El misterio por el crimen de un ingeniero electrónico en un country de Pilar continúa y ahora los investigadores consideran que un pelo largo hallado en la ropa de la víctima, informaron fuentes judiciales.
El crimen del ingeniero de 71 años en el country La Delfina de Pilar sigue sin sospechosos. Un pelo largo puede transformarse en una clave. Analizan dos computadoras
El misterio por el crimen de un ingeniero electrónico en un country de Pilar continúa y ahora los investigadores consideran que un pelo largo hallado en la ropa de la víctima, informaron fuentes judiciales.
Se trata del asesinato de Roberto Eduardo Wolfenson Band, de 71 años, quien el viernes pasado fue encontrado muerto en el country La Delfina de la localidad bonaerense de Pilar.
Aunque en principio se supuso que había sufrido un infarto la autopsia determinó que la muerte había sido violenta y por ahorcamiento.
Lo que no se sabe a ciencia cierta es el móvil del crimen. ¿Robo? Solo faltaron de la finca el celular y un parlante y nada estaba revuelto.
La sospecha es que el autor del crimen ingresó a la vivienda con llave o con el permiso del ingeniero debido a que ningún acceso fue violentado.
Voceros judiciales y policiales ratificaron que "por ahora no se descarta ninguna hipótesis, incluso, la de un robo".

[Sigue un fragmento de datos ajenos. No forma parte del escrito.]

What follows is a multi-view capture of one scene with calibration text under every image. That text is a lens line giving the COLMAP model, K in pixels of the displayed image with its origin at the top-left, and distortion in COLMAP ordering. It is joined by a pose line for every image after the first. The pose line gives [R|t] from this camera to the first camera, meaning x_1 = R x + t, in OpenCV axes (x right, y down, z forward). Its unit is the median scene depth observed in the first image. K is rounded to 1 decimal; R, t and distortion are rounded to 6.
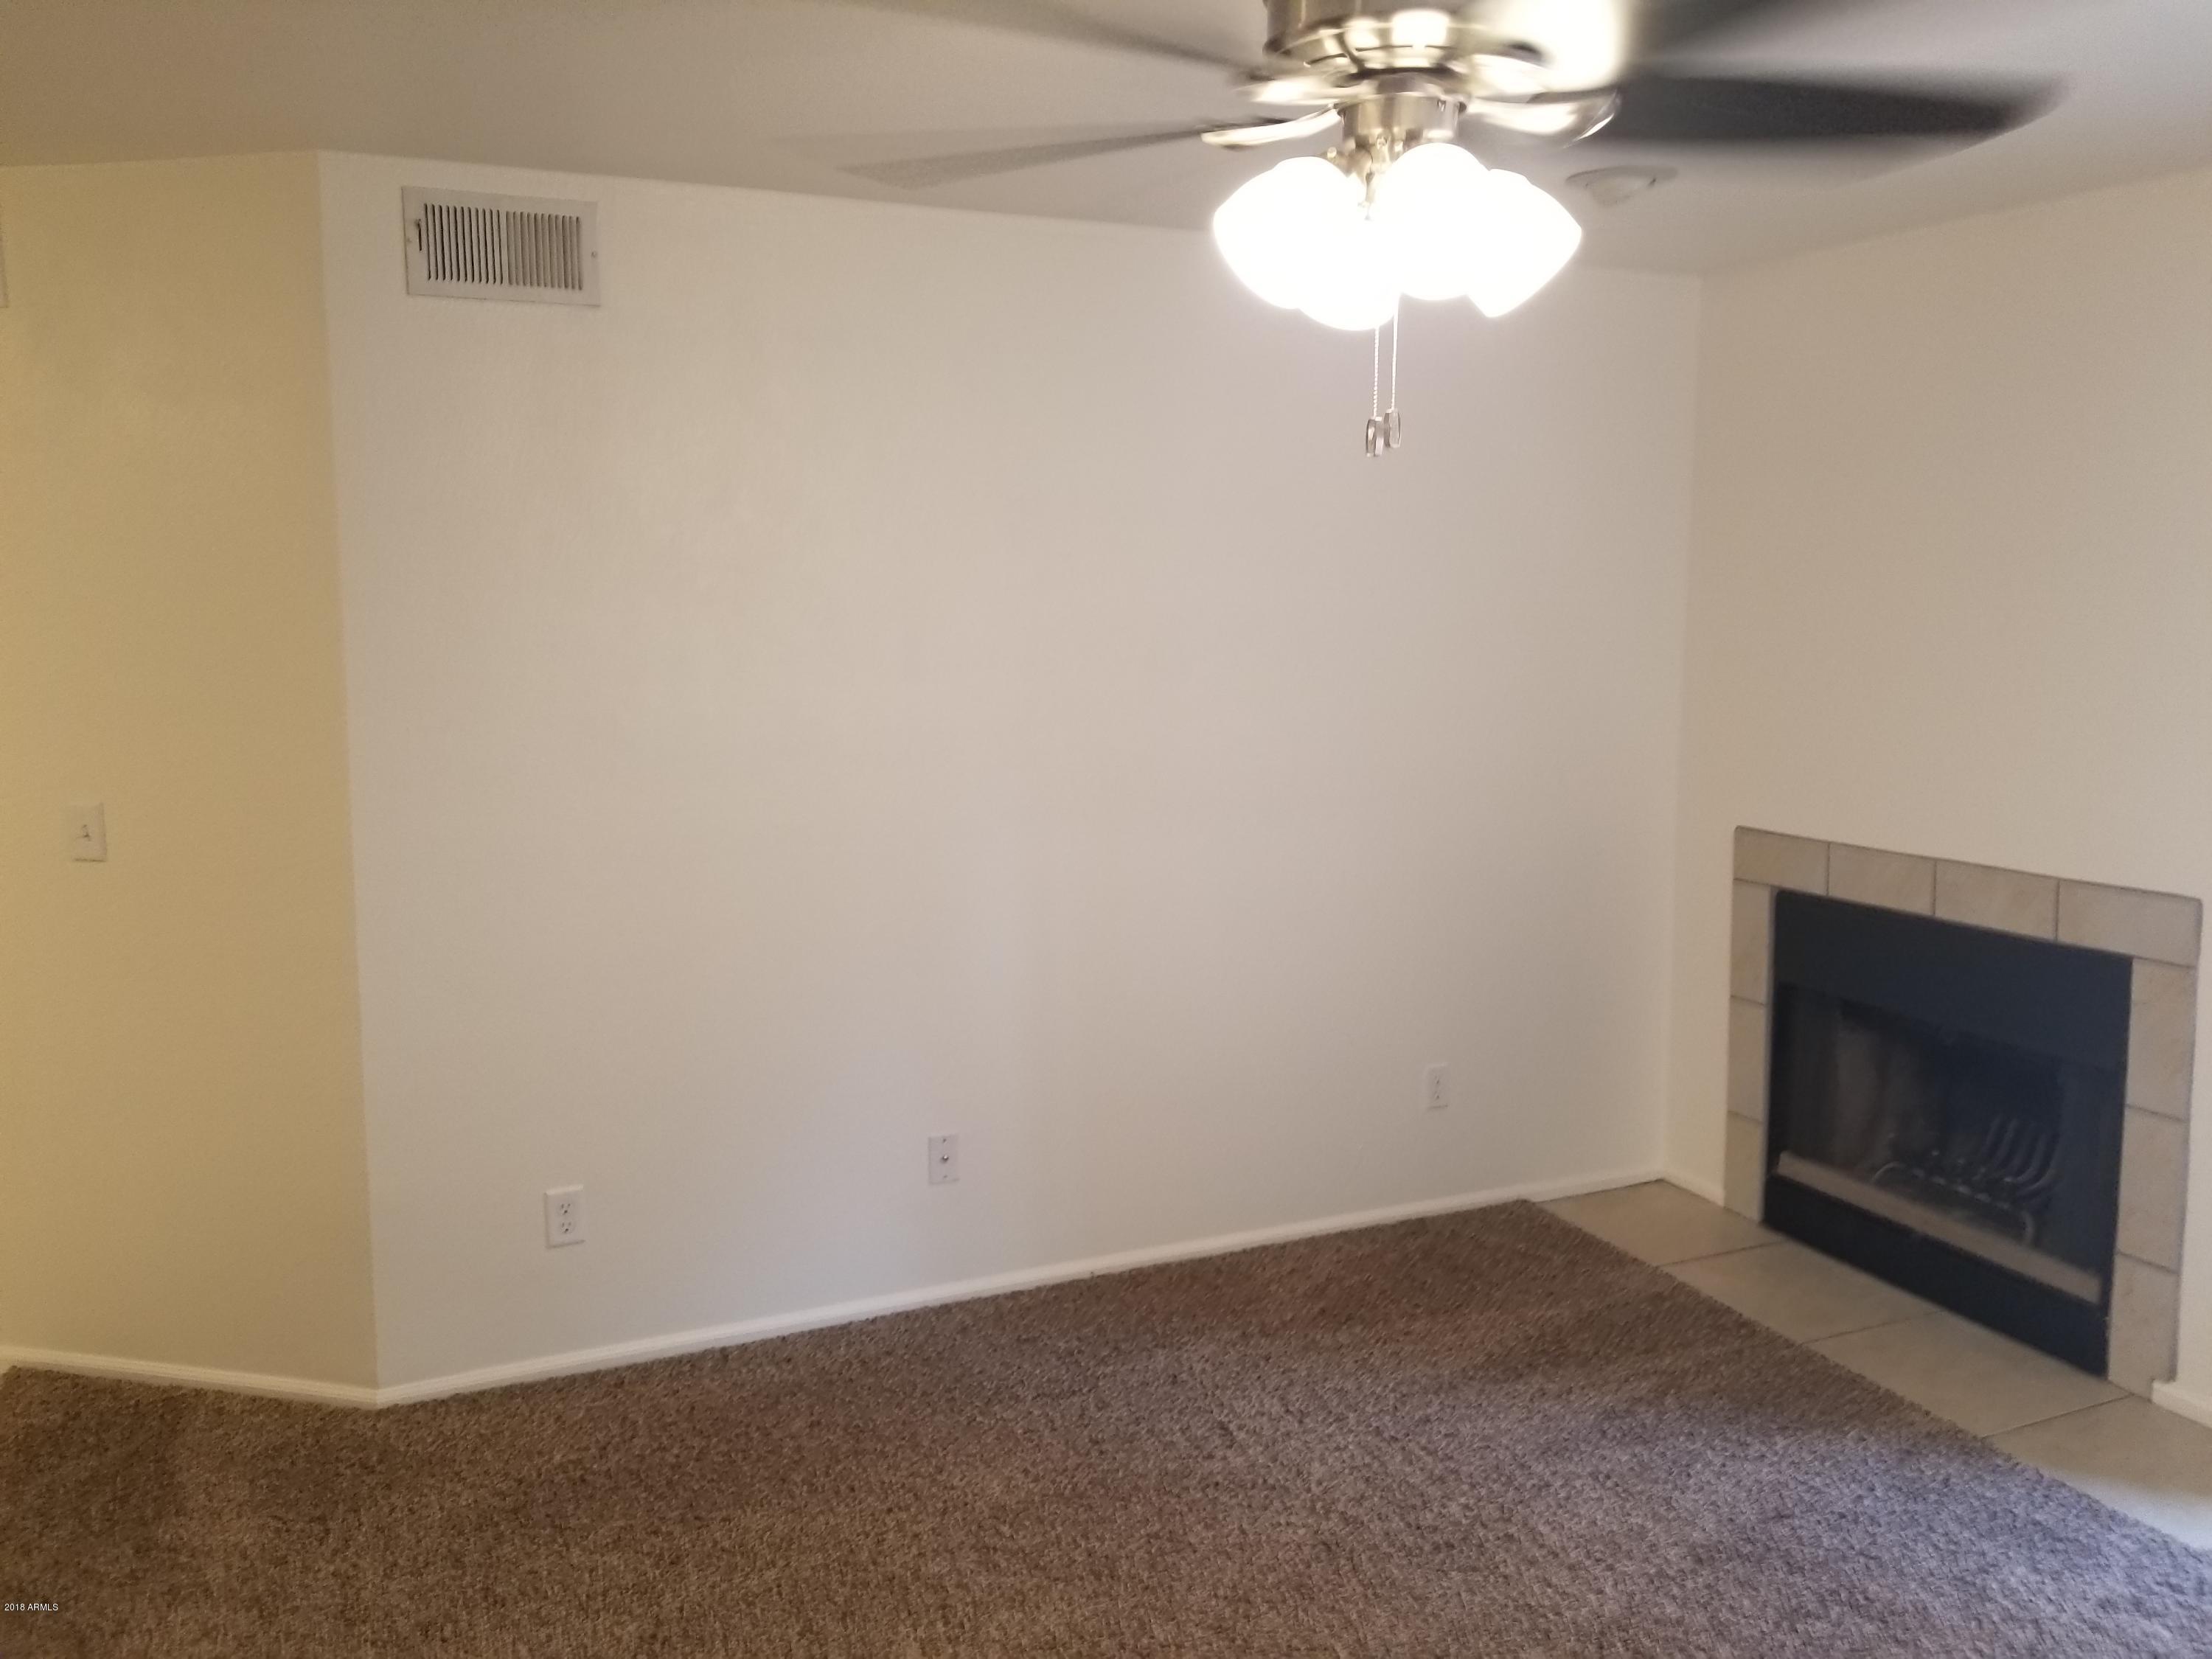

En tanto, el lunes pasado, en su primera visita a la casa del lote 397 del barrio La Delfina, donde tres días antes ocurrió el asesinato, el fiscal de Pilar a cargo de la causa, Germán Camafreita, no sólo se entrevistó por primera con la esposa de la víctima, sino que secuestró dos computadoras que ahora serán analizadas por expertos forenses informáticos.
A su vez, los voceros confirmaron que otro elemento que se mandó a analizar, aunque a otro tipo de laboratorio, es un cabello largo que por su extensión y morfología no pertenecía a la víctima y que fue hallado, según algunas fuentes, sobre el pantalón del ingeniero electrónico especialista en baterías de litio.
Además, ya confirmado por sus lesiones de defensa que Wolfenson luchó con su asesino mientras era golpeado y estrangulado, se enviaron también a laboratorios genéticos los hisopados subungueales realizados en las manos de la víctima, ante la posibilidad de que haya logrado arañar a su asesino y que debajo de sus uñas haya quedado el ADN del homicida.
Ayer, el fiscal recibió el protocolo de la autopsia firmado por la médica Silvina Aguirre del Cuerpo Médico Forense de Policía Científica de San Isidro, que confirmó que Wolfenson tuvo una muerte violenta y que murió por asfixia en una maniobra de estrangulamiento a lazo con un elemento muy fino que le dejó varias marcas en el cuello.
Las lesiones descriptas por la médica son varios surcos de ahorcadura delgados, como si hubiera habido "tira y afloje", y lesiones de defensa, que también son compatibles con que la víctima luchó e intentó aflojarse el lazo con el que lo estrangulaban.
Por ello, le encontraron en la palma y en las yemas y falanges de cuatro de los dedos de su mano izquierda algunas marcas y cortes lineales que indican que trató de quitarse ese cordel o hilo con el que le comprimieron el cuello.
Pero también se hallaron otras varias lesiones: un corte de 7 centímetros en la nuca que se investiga si fue producido con el lazo delgado que lo estranguló o con otro elemento y golpes en una ceja, la frente, un pómulo, la nariz y la boca, lo que le produjo un corte en la parte interna de una de las mejillas.
La data de muerte -siempre aproximada en materia forense y a la espera de estudios complementarios-, fue estimada en entre 18 y 24 horas previas a la autopsia que se hizo a las 13 del sábado 24 de este mes, lo que lleva el reloj a que el crimen fue entre las 13 y las 19 del mismo viernes 23 en el que fue hallado asesinado.
Pero como el hallazgo del cadáver fue a las 17, la franja horaria a investigar fue acotada por el fiscal entre las 13 y las 17 de ese viernes.
Wolfenson estaba vestido de la misma forma en la que lo describió la empleada doméstica cuando lo vio el jueves pasado, con una chomba anaranjada, pantalón tipo jogging azulado y con unas Crocs que estaban apoyadas sobre sus piernas.
Aún no hay un móvil ni un sospechoso claramente identificado y, por el momento, el fiscal tiene a todos bajo investigación: familiares, allegados y empleados.